Uma coisa é certa. Atitudes de levantar paliçadas, instalar catracas ou fechar as fronteiras, como volta e meia os vários governos do DF ameaçam, fazem parte de uma lógica política medieval e totalmente ultrapassada em termos políticos e humanos, como aquela das “cidades-estado”, não se coadunam com as diretrizes do SUS e nem com a necessária colaboração e solidariedade entre os entes federativos, muito menos em situações sanitárias limite, como agora.
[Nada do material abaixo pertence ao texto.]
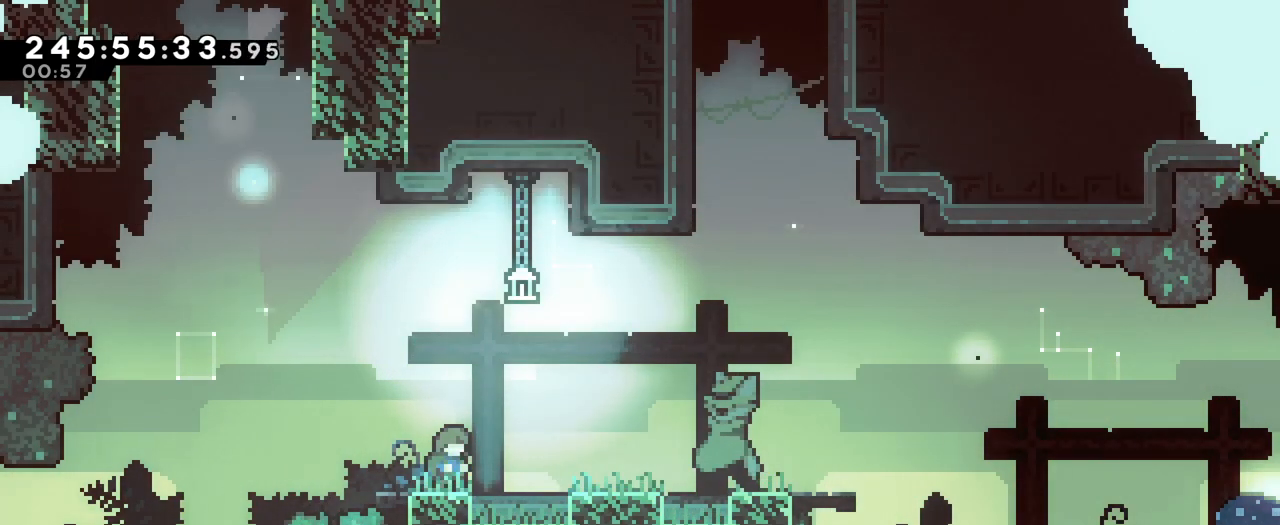
{"buttons": [], "left_stick": "center", "right_stick": "center", "events": []}
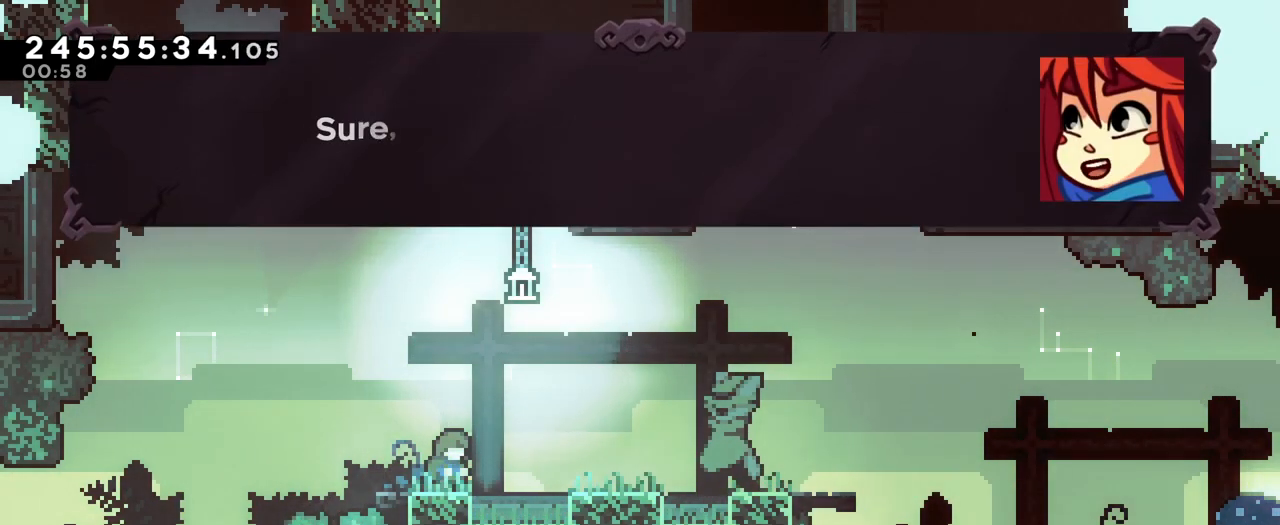
{"buttons": ["B"], "left_stick": "center", "right_stick": "center", "events": [[350, "B", "down"]]}
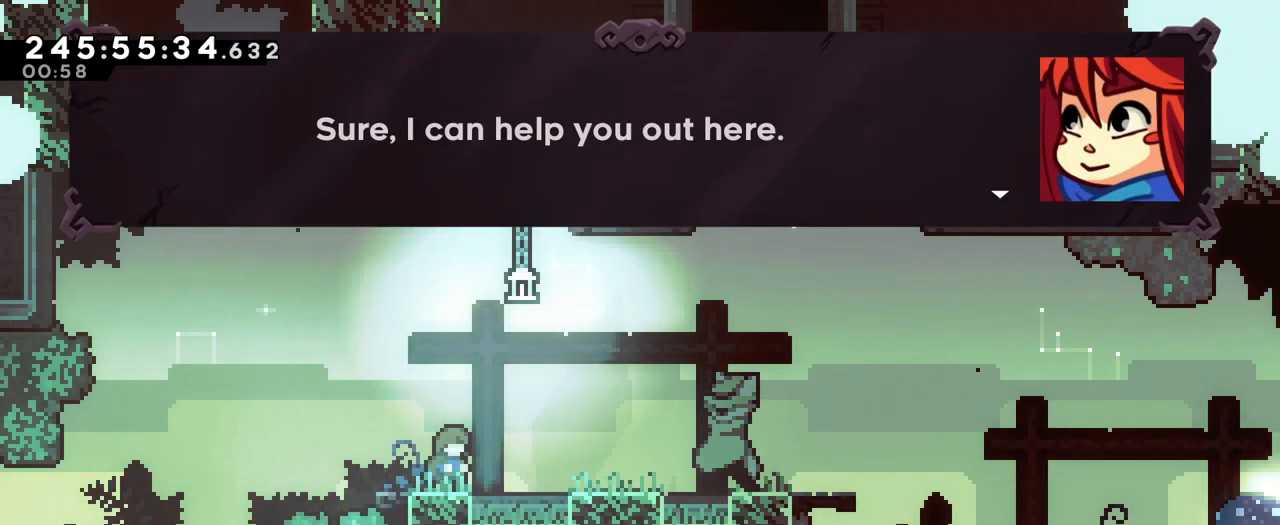
{"buttons": [], "left_stick": "center", "right_stick": "center", "events": [[16, "B", "up"], [250, "B", "down"], [383, "B", "up"]]}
Quanto ao papel do gestor federal, considerando os anos recentes de descontrole e não-governança durante a pandemia, por parte dos fardados e assemelhados que ocuparam a Babel que se instalou no Bloco G da Esplanada dos Ministérios, fica claro tudo isso precisa mudar radicalmente.
Quem sabe, no futuro, poder-se-ia dar um jeito nisso. Até lá, o Entorno continuará sendo um incômodo transtorno para o DF e seus cidadãos tratados como gente de segunda classe.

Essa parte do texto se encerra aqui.